** PROBLEMS TO SOLVE **
1. Write out the part of the commit diff from "2025-12-11 06:55:27 +00:00" to "(y_grad * d)", word for word.
2. Turn the saved-entries listing, from its start to the line with "More child hot car deaths", into a JSON list of strings with one string per line and no blank lines. Leave out the pictures.

Merge branch 'scaled_adam_exp467' into scaled_adam_exp472

2025-12-11 06:55:27 +00:00 · 2022-11-23 14:13:19 +08:00 · 2022-11-23 14:13:19 +08:00 · edd4bf5312
commit edd4bf5312
parent d95571eacf 066f1e4658
2 changed files with 79 additions and 2 deletions
--- a/egs/librispeech/ASR/pruned_transducer_stateless7/scaling.py
+++ b/egs/librispeech/ASR/pruned_transducer_stateless7/scaling.py
@ -928,7 +928,6 @@ class DoubleSwishFunction(torch.autograd.Function):
        d = (d * ((ceil - floor) / 255.0) + floor)
        return (y_grad * d)

-
 class DoubleSwish(torch.nn.Module):
    def forward(self, x: Tensor) -> Tensor:
        """Return double-swish activation function which is an approximation to Swish(Swish(x)),
@ -939,6 +938,68 @@ class DoubleSwish(torch.nn.Module):
        return DoubleSwishFunction.apply(x)


+class TanSwishFunction(torch.autograd.Function):
+    """
+      double_swish(x) = tan(x) * torch.sigmoid(x-1)
+
+
+      entering: d/dx(tanh(x) * sigmoid(x-1))
+      into wolfram alpha, I see that the range of this function is
+        -0.0498087 <= y <= 0.417894
+      let's make it (as we don't know how this was rounded):
+        -0.0498088 <= y <= 0.417895
+    """
+
+    @staticmethod
+    def forward(ctx, x: Tensor) -> Tensor:
+        requires_grad = x.requires_grad
+        if not requires_grad:
+            return torch.tanh(x) * torch.sigmoid(x - 1.0)

Saved entries:

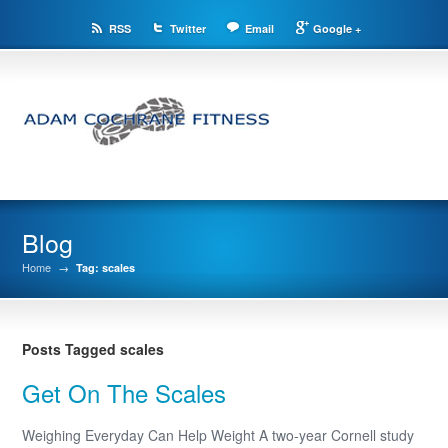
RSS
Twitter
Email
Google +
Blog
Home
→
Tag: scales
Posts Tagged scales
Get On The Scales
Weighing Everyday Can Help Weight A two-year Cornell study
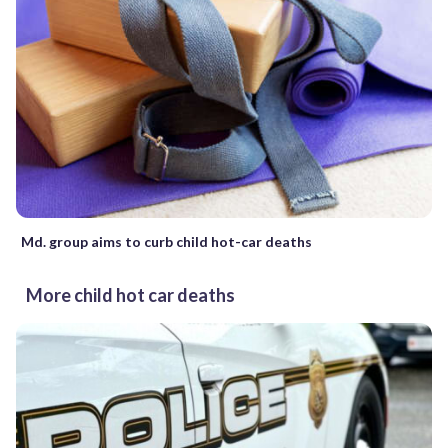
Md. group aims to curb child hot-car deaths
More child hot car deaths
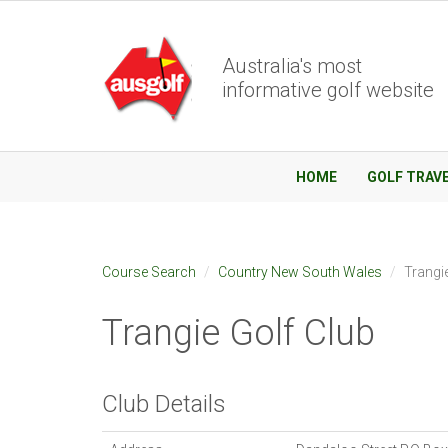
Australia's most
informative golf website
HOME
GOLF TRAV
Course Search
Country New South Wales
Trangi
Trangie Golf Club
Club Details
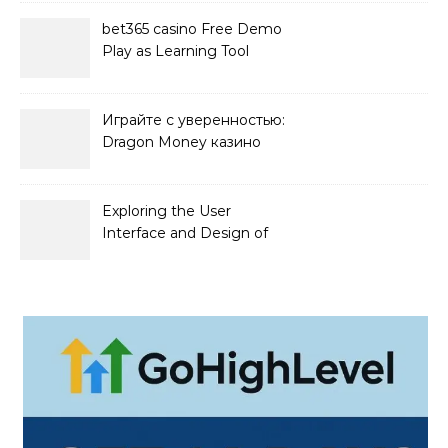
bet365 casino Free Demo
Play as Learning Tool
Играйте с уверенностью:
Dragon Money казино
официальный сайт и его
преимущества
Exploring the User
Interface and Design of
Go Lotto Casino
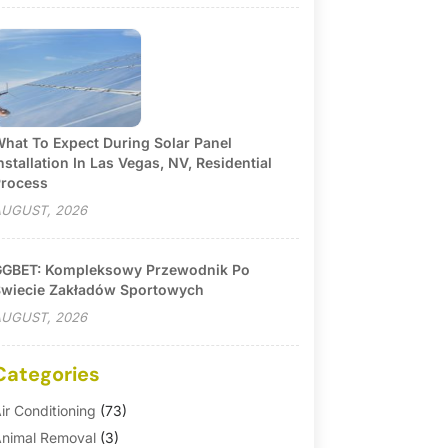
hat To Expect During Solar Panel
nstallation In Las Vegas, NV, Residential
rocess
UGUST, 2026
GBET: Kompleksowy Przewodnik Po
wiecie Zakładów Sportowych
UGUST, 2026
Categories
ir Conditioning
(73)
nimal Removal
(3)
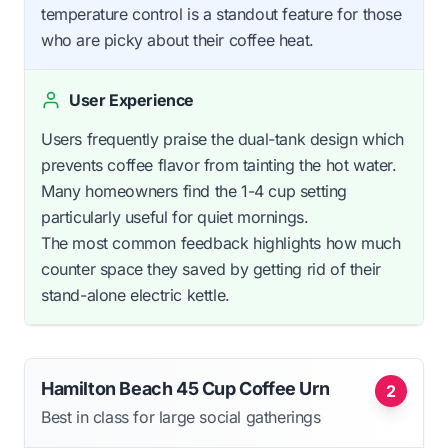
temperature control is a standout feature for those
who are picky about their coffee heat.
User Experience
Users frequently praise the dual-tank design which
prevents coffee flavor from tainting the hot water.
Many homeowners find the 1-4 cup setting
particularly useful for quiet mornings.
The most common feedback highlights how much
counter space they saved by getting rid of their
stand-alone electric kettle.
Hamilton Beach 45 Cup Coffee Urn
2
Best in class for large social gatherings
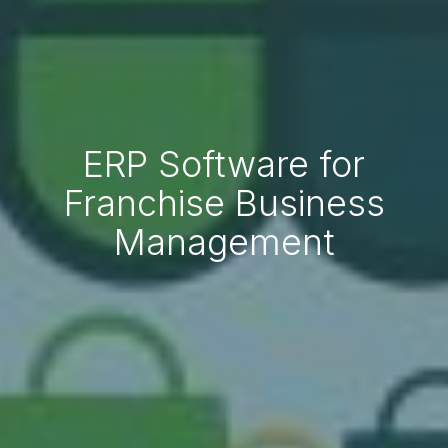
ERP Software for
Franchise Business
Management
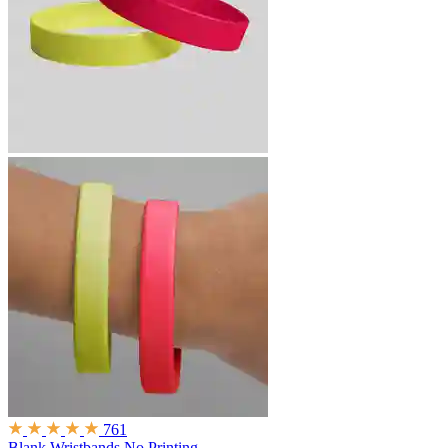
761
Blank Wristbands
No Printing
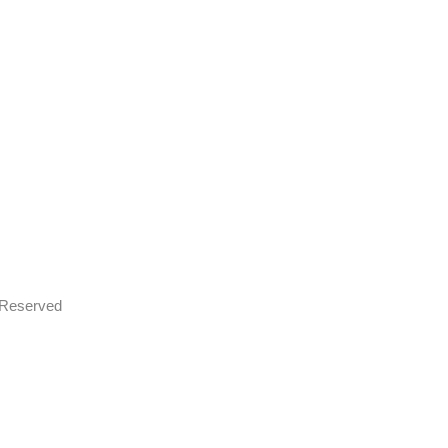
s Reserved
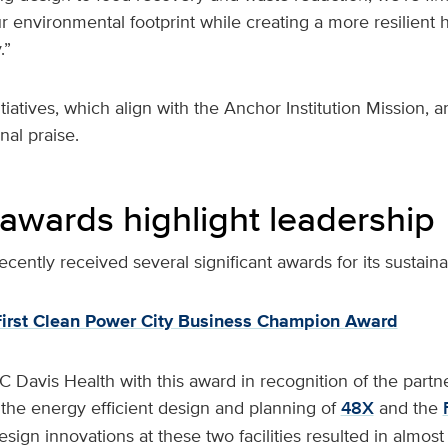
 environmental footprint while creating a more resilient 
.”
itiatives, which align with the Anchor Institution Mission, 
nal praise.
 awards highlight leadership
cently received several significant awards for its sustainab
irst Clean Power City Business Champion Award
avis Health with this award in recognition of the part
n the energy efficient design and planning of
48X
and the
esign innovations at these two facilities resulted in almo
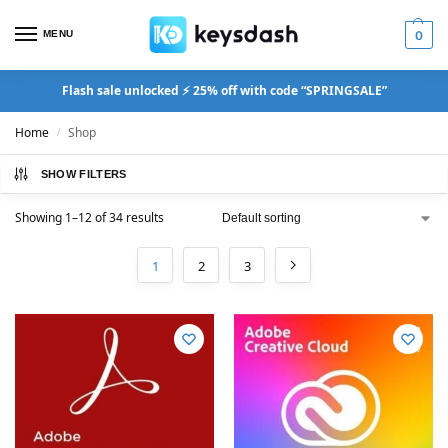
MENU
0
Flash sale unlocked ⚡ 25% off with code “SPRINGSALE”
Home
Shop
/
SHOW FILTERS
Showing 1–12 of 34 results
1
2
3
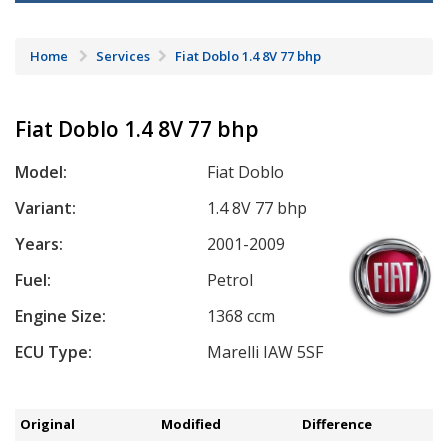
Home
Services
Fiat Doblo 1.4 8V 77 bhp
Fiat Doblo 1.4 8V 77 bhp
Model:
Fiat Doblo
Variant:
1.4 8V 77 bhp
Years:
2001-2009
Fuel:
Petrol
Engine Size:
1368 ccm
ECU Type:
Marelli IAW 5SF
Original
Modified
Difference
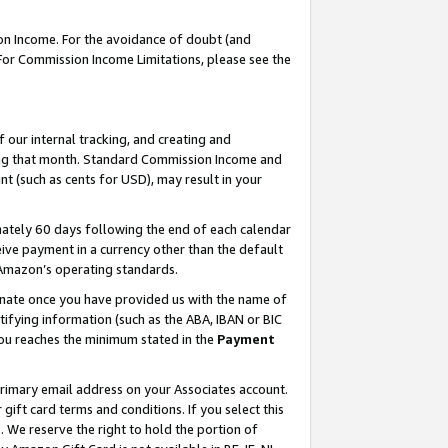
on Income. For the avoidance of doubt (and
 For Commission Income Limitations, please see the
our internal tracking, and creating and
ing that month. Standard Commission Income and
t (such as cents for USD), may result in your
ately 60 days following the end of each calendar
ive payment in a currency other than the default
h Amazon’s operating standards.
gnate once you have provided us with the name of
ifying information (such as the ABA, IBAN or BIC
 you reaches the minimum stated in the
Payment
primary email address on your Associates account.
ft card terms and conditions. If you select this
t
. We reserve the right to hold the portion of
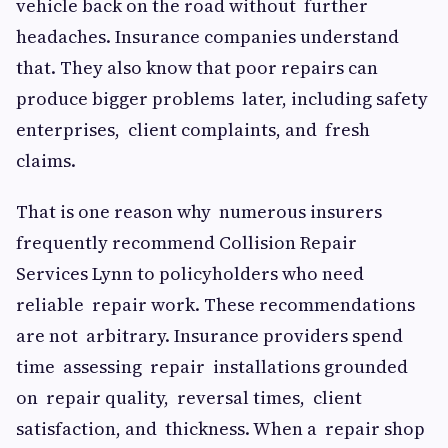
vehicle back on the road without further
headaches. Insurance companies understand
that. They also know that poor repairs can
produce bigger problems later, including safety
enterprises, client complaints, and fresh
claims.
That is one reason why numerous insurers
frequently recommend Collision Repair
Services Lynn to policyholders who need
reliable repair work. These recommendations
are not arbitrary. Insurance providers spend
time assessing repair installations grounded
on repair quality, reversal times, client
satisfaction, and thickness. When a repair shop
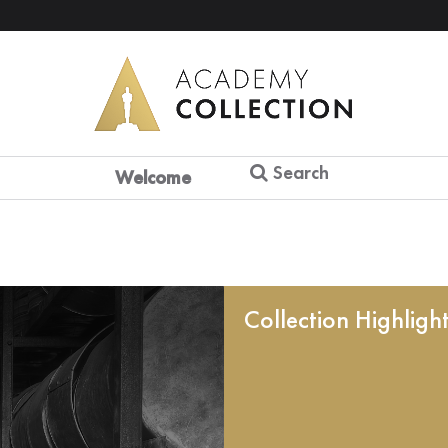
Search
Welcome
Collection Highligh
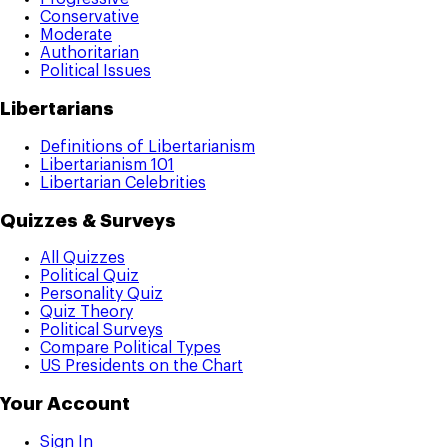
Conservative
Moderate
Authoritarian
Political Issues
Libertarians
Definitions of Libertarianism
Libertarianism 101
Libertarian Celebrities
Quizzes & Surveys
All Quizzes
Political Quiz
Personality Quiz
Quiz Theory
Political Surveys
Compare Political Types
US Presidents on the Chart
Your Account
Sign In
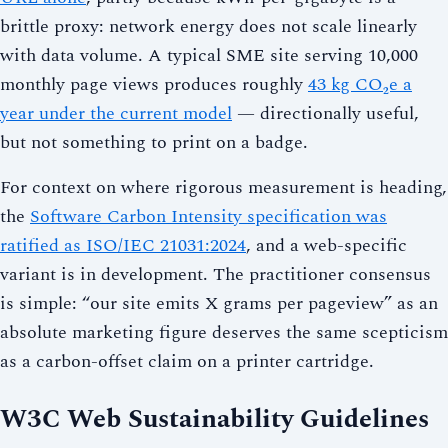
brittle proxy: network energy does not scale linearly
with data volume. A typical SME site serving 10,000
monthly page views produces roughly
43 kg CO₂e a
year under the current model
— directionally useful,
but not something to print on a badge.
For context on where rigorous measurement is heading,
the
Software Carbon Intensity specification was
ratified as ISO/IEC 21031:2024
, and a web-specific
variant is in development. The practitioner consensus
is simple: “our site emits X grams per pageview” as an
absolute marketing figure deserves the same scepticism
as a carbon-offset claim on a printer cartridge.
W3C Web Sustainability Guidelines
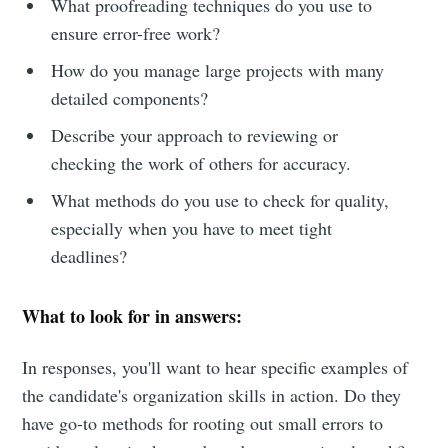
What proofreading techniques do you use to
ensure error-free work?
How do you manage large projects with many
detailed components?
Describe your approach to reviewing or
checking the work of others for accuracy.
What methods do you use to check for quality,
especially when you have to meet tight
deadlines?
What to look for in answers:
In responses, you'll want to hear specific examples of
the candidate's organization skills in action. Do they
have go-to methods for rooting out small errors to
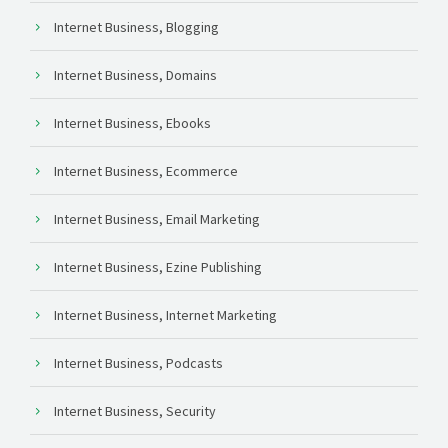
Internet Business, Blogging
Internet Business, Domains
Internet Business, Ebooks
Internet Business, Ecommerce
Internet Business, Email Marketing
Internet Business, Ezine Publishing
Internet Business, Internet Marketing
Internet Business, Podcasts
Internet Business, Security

** SOLUTIONS BY TASK **
1.
2025-12-11 06:55:27 +00:00 · 2022-11-23 14:13:19 +08:00 · 2022-11-23 14:13:19 +08:00 · edd4bf5312
commit edd4bf5312
parent d95571eacf 066f1e4658
2 changed files with 79 additions and 2 deletions
--- a/egs/librispeech/ASR/pruned_transducer_stateless7/scaling.py
+++ b/egs/librispeech/ASR/pruned_transducer_stateless7/scaling.py
@ -928,7 +928,6 @@ class DoubleSwishFunction(torch.autograd.Function):
        d = (d * ((ceil - floor) / 255.0) + floor)
        return (y_grad * d)

2.
[
  "RSS",
  "Twitter",
  "Email",
  "Google +",
  "Blog",
  "Home",
  "→",
  "Tag: scales",
  "Posts Tagged scales",
  "Get On The Scales",
  "Weighing Everyday Can Help Weight A two-year Cornell study",
  "Md. group aims to curb child hot-car deaths",
  "More child hot car deaths"
]